From the Guidelines
The recommended approach for managing otitis media with effusion (OME) is watchful waiting for 3 months in most cases, as the majority of cases resolve spontaneously within this timeframe 1.
Key Recommendations
- No antibiotics are needed initially unless there's evidence of acute infection.
- For symptomatic relief, nasal saline sprays may help with associated nasal congestion, but decongestants and antihistamines are not recommended as they show no benefit and may cause side effects 1.
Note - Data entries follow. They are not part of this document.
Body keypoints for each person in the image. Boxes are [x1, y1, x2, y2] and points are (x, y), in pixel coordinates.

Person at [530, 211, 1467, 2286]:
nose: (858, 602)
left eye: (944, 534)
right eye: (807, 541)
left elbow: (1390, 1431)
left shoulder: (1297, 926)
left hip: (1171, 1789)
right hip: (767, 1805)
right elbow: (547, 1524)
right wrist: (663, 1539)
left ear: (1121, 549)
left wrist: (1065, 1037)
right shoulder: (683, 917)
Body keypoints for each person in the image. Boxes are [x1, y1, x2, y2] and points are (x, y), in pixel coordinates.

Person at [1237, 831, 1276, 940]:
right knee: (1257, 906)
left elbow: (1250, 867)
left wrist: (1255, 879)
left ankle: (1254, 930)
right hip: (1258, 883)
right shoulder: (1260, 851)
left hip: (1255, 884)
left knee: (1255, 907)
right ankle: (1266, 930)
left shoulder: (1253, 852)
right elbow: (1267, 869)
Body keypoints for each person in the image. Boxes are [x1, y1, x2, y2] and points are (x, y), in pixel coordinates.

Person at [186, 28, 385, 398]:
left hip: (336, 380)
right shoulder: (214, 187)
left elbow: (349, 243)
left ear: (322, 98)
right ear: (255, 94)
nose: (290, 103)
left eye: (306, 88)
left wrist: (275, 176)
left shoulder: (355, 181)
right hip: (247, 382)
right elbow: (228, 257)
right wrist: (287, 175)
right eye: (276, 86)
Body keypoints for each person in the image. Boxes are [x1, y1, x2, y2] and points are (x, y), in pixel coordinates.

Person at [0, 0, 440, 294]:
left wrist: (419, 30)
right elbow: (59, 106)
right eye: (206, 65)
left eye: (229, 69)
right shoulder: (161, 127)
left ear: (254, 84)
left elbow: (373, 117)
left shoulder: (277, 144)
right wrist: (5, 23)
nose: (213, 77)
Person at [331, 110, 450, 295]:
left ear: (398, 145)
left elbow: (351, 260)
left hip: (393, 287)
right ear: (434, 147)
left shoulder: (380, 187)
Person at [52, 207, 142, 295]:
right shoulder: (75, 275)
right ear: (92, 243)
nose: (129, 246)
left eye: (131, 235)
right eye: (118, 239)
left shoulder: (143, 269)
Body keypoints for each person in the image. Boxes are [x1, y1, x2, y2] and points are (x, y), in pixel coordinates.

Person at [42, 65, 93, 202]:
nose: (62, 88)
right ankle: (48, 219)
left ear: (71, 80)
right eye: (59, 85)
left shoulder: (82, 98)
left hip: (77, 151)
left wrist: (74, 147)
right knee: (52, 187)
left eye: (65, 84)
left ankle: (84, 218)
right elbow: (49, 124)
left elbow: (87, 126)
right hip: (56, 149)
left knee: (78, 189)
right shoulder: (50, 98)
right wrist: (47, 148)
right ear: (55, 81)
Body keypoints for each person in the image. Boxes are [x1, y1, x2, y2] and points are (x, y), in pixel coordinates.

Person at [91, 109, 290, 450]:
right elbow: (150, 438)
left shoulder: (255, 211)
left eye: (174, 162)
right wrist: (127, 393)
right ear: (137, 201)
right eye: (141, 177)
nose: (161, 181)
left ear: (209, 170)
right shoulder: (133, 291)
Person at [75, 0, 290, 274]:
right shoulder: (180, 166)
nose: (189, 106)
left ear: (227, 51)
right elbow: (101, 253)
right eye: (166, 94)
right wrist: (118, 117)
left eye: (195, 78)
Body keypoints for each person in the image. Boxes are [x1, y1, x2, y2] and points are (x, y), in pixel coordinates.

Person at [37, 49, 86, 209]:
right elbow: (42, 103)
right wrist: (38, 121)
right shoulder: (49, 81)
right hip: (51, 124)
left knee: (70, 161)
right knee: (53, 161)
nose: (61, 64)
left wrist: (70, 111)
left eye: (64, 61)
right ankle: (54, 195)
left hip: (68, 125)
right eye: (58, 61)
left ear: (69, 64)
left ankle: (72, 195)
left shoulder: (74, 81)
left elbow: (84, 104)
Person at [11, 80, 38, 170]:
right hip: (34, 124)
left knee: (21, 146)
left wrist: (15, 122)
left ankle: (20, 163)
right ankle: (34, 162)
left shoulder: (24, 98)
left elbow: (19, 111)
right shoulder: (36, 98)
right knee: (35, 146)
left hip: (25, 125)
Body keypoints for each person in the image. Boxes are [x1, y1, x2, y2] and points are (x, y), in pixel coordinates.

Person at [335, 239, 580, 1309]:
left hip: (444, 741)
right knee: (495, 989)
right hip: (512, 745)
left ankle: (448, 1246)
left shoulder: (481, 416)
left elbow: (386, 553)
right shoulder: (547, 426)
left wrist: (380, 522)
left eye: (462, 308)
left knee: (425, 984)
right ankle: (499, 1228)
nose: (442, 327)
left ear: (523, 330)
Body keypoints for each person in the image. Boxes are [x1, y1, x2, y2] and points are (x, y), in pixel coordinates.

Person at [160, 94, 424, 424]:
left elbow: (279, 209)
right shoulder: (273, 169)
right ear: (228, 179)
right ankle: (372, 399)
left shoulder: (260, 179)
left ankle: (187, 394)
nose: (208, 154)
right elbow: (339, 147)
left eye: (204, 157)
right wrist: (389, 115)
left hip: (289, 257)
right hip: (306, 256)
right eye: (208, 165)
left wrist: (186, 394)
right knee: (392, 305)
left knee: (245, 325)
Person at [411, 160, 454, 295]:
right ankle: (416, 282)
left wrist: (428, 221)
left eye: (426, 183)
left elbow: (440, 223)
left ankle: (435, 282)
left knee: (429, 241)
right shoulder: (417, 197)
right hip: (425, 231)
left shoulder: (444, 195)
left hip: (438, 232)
- If OME persists beyond 3 months with significant hearing loss or recurrent episodes, referral to an ENT specialist for possible tympanostomy tube placement should be considered 1.
- Children with risk factors such as Down syndrome, cleft palate, or immune deficiencies may need earlier intervention.
- Parents should be advised to avoid passive smoke exposure as it worsens outcomes.
Diagnosis and Evaluation
- Pneumatic otoscopy should be used as the primary diagnostic method to distinguish OME from acute otitis media (AOM) 1.
- Tympanometry may be used to assess for OME in children with suspected OME for whom the diagnosis is uncertain after performing pneumatic otoscopy 1.
- Hearing testing should be conducted when OME persists for 3 months or longer, or at any time that language delay, learning problems, or a significant hearing loss is suspected in a child with OME 1.
Management
- Watchful waiting for 3 months is recommended for children with OME who are not at risk 1.
- Clinicians should reevaluate, at 3- to 6-month intervals, children with chronic OME who do not receive tympanostomy tubes, until the effusion is no longer present, significant hearing loss is detected, or structural abnormalities of the tympanic membrane or middle ear are suspected 1.
- Tympanostomy tube insertion is recommended for children with bilateral OME for 3 months or longer AND documented hearing difficulties 1.
From the Research
Definition and Diagnosis of Otitis Media with Effusion
- Otitis media with effusion (OME) is defined as the presence of fluid in the middle ear without signs or symptoms of acute ear infection 2.
- The diagnosis of OME should be made using pneumatic otoscopy to document the presence of middle ear effusion 2.
- Tympanometry should be performed in children with suspected OME for whom the diagnosis is uncertain after performing pneumatic otoscopy 2.
Management of Otitis Media with Effusion
- Watchful waiting for 3 months is recommended for children with OME who are not at risk 2.
- Antibiotics, decongestants, or nasal steroids are not recommended for treating OME as they do not hasten the clearance of middle ear fluid 2, 3.
- Tympanostomy tubes may be recommended for children with persistent OME and hearing loss or language delay 2, 4, 5.
- Adenoidectomy may be beneficial in treating OME in children who are older than 4 years of age and who have previously undergone tympanostomy-tube insertion 4, 5.
Prevention and Complications
- The annual influenza vaccine and the conjugated pneumococcal vaccination have been shown to have a small but statistically significant impact on the frequency of middle ear disease 6.
- Children with OME are at risk for speech, language, or learning problems, and should be evaluated and monitored accordingly 2, 6.
- Purulent otorrhea is a common sequela of OME, and occurs more frequently in children who do not undergo adenoidectomy or tympanostomy tube insertion 4.